Welche Zwecke könnte Russland mit einem Cyberkrieg verfolgen?

Sandro Gaycken: Zur Abschreckung, als taktische Gegenmaßnahme, für Erosionsstrategien und strategische Spionage oder zur Unterwanderung von Sanktionen. Cyberangriffe könnten andere Maßnahmen begleiten.

Niederländer konnten in GRU-Systeme eindringen

Können wir uns neben dem langfristigen Schutz von IT-Systemen auch kurzfristig gegen solche Attacken schützen?

Sandro Gaycken: Kurzfristig, nein. Seit zehn Jahren empfehle ich Hochsicherheits-Infrastrukturen mit High-Assurance-Systemen. Da sind die Systemteile voreinander geschützt, so dass ein Angreifer nach dem Befall eines Teils nicht in weitere Teile vordringen kann.

Das gibt es leider nur in der Rüstungsindustrie. Am besten haben sich die Niederlande gewappnet, denn sie werden von den Russen besonders gefürchtet, nachdem es dem niederländischen Geheimdienst gelungen ist, in Datensysteme des russischen Militärgeheimdiensts GRU einzudringen. Das könnten die Niederlande auch künftig nutzen.

Mikko Hyppönen, der Forschungschef des finnischen IT-Sicherheits-Anbieters F-Secure, sieht Deutschland gegen Angriffe aus dem Cyberraum schlechter gewappnet als die Ukraine. Wie schätzen Sie das ein?

Sandro Gaycken: Das stimmt. Dank der Hilfe der USA und der Nato ist die Ukraine in der Lage, Systeme plötzlich offline zu schalten. Wir können das nicht. Das BSI (Bundesamt für Sicherheit in der Informationstechnik) und andere deutsche Behörden halten sich für sehr fähig und hatten daher kein Interesse an amerikanischer Hilfe.

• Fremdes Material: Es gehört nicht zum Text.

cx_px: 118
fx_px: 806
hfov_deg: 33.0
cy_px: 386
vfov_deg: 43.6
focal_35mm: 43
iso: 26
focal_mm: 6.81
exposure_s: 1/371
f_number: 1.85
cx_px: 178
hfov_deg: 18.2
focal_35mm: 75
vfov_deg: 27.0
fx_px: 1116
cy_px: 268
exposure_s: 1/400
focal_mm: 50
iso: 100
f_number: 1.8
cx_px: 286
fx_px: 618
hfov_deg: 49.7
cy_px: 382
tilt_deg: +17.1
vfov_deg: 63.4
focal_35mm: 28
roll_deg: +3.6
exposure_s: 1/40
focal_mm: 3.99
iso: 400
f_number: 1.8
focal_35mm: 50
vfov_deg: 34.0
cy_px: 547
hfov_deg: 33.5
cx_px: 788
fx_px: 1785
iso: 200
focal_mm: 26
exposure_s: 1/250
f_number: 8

Ein großes Problem ist auch die deutsche Bürokratie. Das zeigt sich bei der langwierigen und komplizierten Beschaffung und der viel zu niedrigen Besoldung von IT-Fachleuten. Bürokratie ist hinderlich im Krieg. Auch die Nato braucht mit bis zu zehn Jahren zu lange bei der Beschaffung großer Hightech-Systeme.

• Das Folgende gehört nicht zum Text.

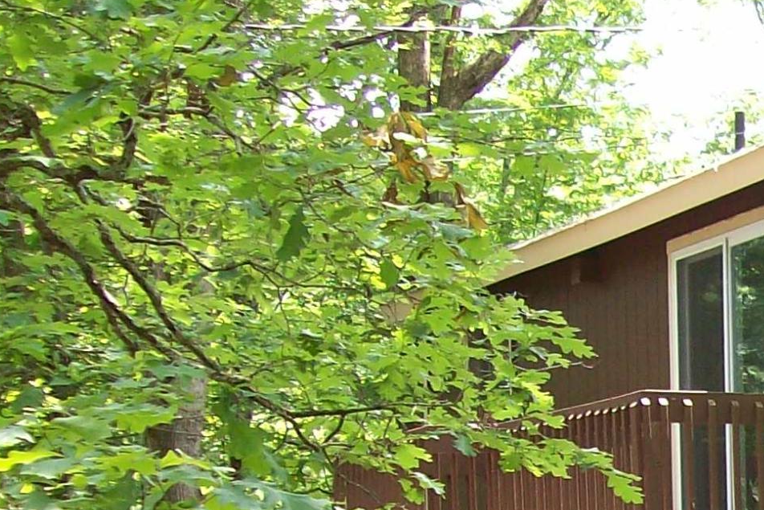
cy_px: 783
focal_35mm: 118
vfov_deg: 11.1
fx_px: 2504
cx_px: 1168
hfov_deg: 15.8
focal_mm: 6
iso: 80
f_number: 2.7
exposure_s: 1/65.2
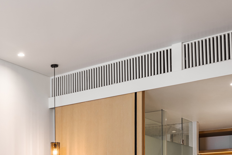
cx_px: 28
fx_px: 374
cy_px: 188
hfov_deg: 32.9
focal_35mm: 58
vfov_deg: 21.6
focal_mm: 16
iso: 100
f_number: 11
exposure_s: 1/2
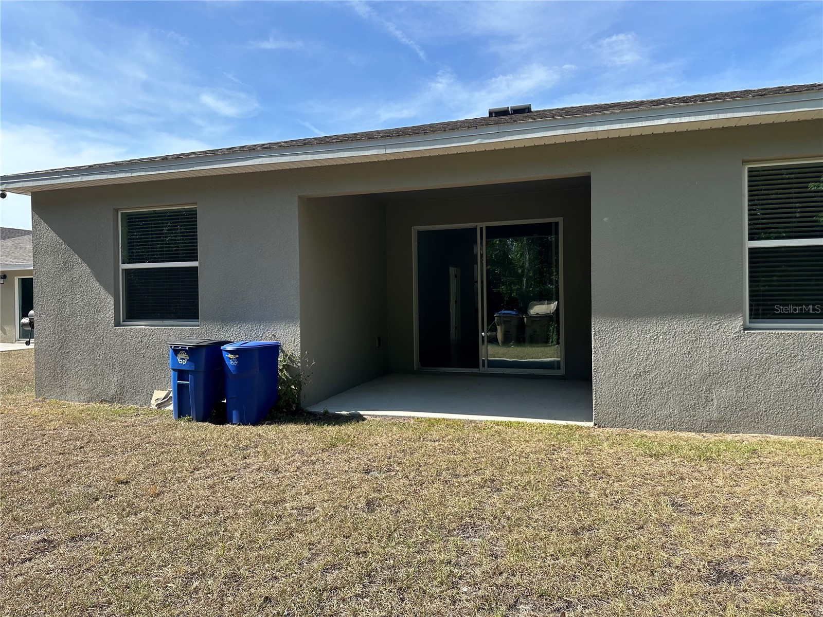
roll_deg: +0.8
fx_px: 571
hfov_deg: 71.6
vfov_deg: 56.8
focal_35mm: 24
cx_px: 412
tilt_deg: +0.1
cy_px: 308
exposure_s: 1/2203
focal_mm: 6.86
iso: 80
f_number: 1.78
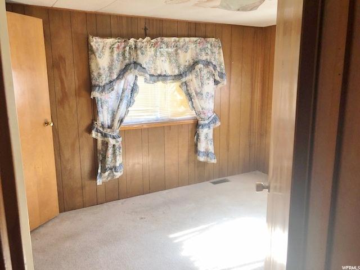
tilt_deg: -9.3
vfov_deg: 49.7
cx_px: 180
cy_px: 135
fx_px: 291
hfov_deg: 63.4
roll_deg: +1.3
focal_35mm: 28
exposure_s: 1/30
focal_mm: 3.99
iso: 40
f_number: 1.8
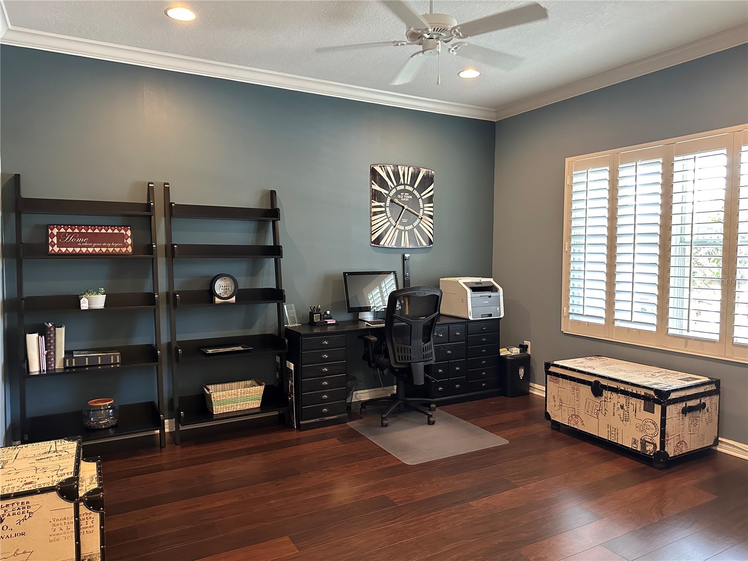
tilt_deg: -3.8
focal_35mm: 24
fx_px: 519
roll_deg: +0.4
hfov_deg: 71.6
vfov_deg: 56.8
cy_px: 280
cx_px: 374
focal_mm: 6.86
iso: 640
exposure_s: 1/60
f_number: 1.78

Bei einer deutschen Behörde dauert es sogar eineinhalb Jahre, bis sie sich eine Beschaffungsanfrage überhaupt näher anschaute. Zudem fehlen gute deutsche Sicherheitspolitiker. Junge Politiker haben kaum Kenntnis, etwa in nuklearer Eskalationsstrategie.

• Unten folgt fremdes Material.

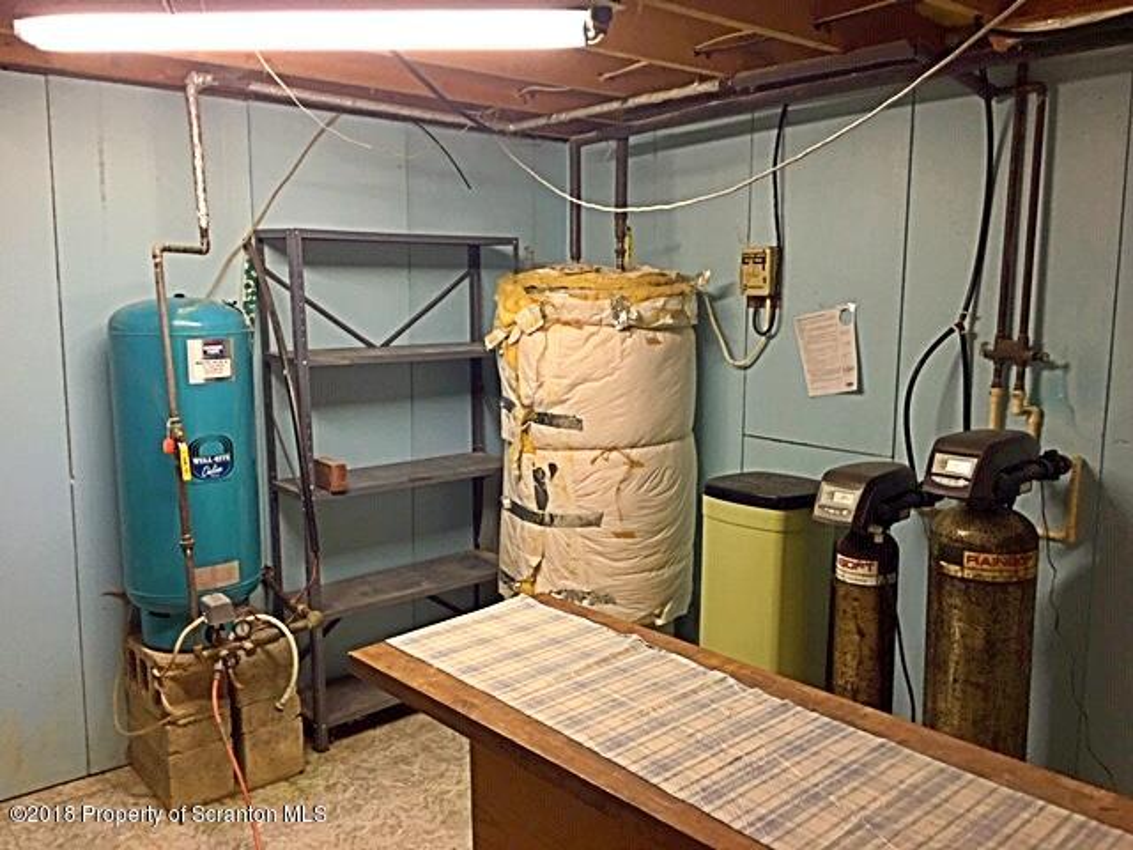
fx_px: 949
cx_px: 566
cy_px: 425
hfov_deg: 61.7
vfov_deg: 48.2
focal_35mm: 29
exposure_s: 1/10
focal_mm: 4.15
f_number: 2.2
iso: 100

Empfehlen Sie zur Cyber-Verteidigung Gegenmaßnahmen, etwa die umstrittenen Hackbacks, das heißt digitale Gegenschläge?

Sandro Gaycken: Auf jeden Fall Hackbacks! Wie effektiv sie sind, sieht man an den Niederlanden. Ihren Einsatz hätte man längst entpolitisieren sollen. Die Kritik daran ist politisch populär, aber inhaltlich völlig verfehlt. Eskalationen und Nebenwirkungen kann man gut kontrollieren. Damit meine ich etwa die Stellungnahmen der Stiftung Neue Verantwortung und des Chaos Computer Clubs.

Könnte Deutschland denn Hackbacks ausführen?

Sandro Gaycken: Die Fähigkeit hätten wir. Viele Fachleute sind aber nicht beim Staat, sondern bei den IT-Riesen beschäftigt.

Redaktioneller Hinweis: In einer früheren Version dieses Gesprächs wurde der Interviewpartner mit der Aussage zitiert, Russland habe eine Cyberattacke gegen die US-amerikanische Colonial Pipeline verübt. Das ist nicht korrekt. Der Angriff ging nach Erkenntnissen der US-Behörden von einer nicht-staatlichen kriminellen Organisation aus. Wir haben die Aussage entfernt und bitten, die Fehlinformation zu entschuldigen.